At university I made no conscious effort to moderate my dialect or accent but if I had used full Ayrshire, almost everyone I was trying to communicate with would have struggled to understand me. For a few years, to my mother’s dismay, my social circle remained anchored at home and I could slip effortlessly between Edinburgh and Ayrshire speech. Later I began to have problems. Half way through a sentence I would muck up some word or vowel and create a ghastly linguistic chimera. My Cumnock friends laughed, and mocked me for an Edinburgh snob – but they suspected I was going over to what they regarded as the dark side.

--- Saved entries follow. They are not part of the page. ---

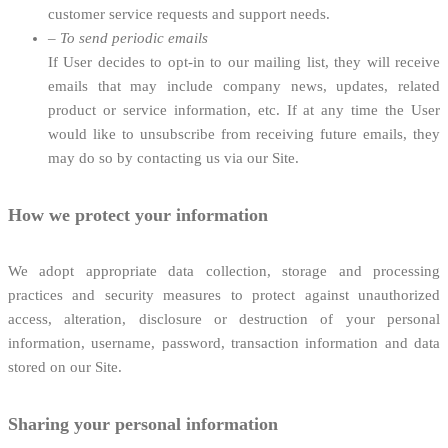
customer service requests and support needs.
–
To send periodic emails
If User decides to opt-in to our mailing list, they will receive
emails that may include company news, updates, related
product or service information, etc. If at any time the User
would like to unsubscribe from receiving future emails, they
may do so by contacting us via our Site.
How we protect your information
We adopt appropriate data collection, storage and processing
practices and security measures to protect against unauthorized
access, alteration, disclosure or destruction of your personal
information, username, password, transaction information and data
stored on our Site.
Sharing your personal information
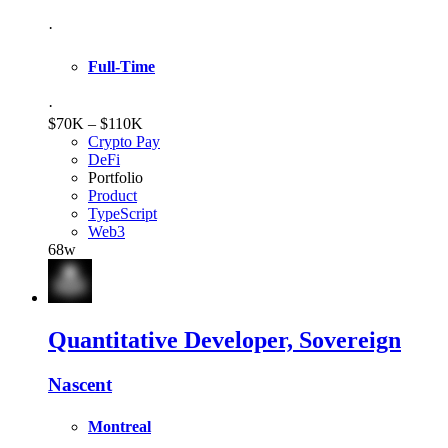
·
Full-Time
·
$70K – $110K
Crypto Pay
DeFi
Portfolio
Product
TypeScript
Web3
68w
Quantitative Developer, Sovereign
Nascent
Montreal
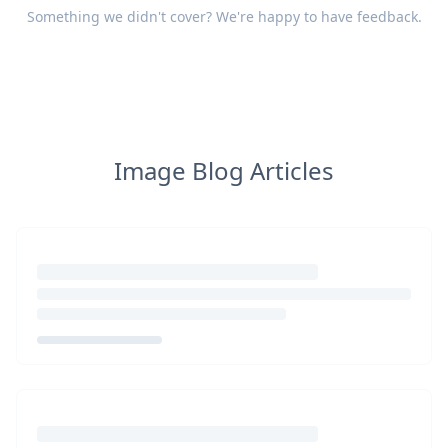
Something we didn't cover? We're happy to have
feedback
.
Image Blog Articles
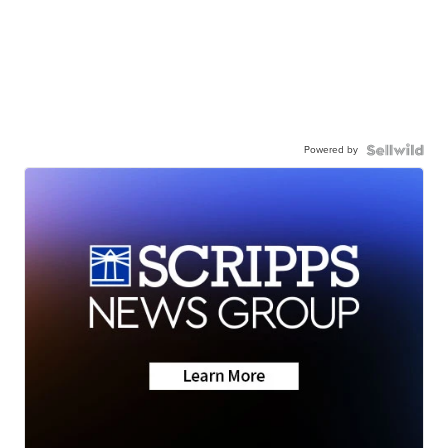
Powered by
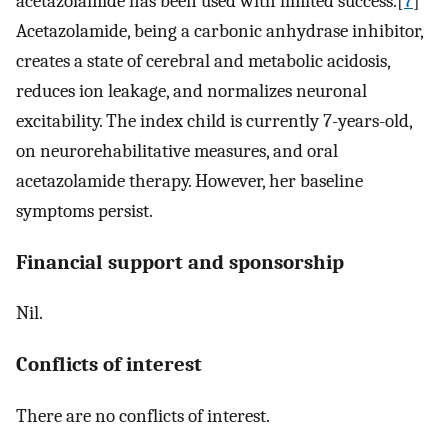
acetazolamide has been used with limited success.[
7
]
Acetazolamide, being a carbonic anhydrase inhibitor,
creates a state of cerebral and metabolic acidosis,
reduces ion leakage, and normalizes neuronal
excitability. The index child is currently 7-years-old,
on neurorehabilitative measures, and oral
acetazolamide therapy. However, her baseline
symptoms persist.
Financial support and sponsorship
Nil.
Conflicts of interest
There are no conflicts of interest.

As a young man I had a passion for everything Scottish. I saw us as a slighted, under-appreciated genius nation who should throw off the English yoke as soon as possible. On a few occasions I even voted for a party that wanted to separate us from the rest of Britain. I joined the Scots Language Society (SLS) and tried writing short stories in Scots. The effusions of the SLS soon began to drop through the letterbox. As I read these, I became uneasy. There was no ‘real’ Scots – it was anything you wanted it to be, spelled any way you liked. The tricky vowel sounds were not those between Scots and English but between Scots and other forms of Scots. It was an invented nonsense. Instead of being inspired, I found the high priests of the lingo like Hugh MacDiarmid morally repugnant – and TV’s peddler of the Mither Tongue, Galston’s Billy Kay, risible. I thought it was important to read, understand and study Scots literature but, a bit like urban Gaelic, the modern version was a sickly mutant. I underwent a complete cultural vault-face and quickly abandoned the movement.
At university I knew the folk singer Rod Paterson quite well. Later he would become a noted interpreter of Burns songs. I met him at a gig in Edinburgh once and remarked jocularly, ‘Where the hell did Billy Kay get that accent from? I’m from Ayrshire and nobody speaks like that in Ayrshire!’ Rod’s eyes narrowed, ‘Billy’s done a lot for our country Allan,’ he said. Like many things in our country these days the whole thing has gone beyond a joke.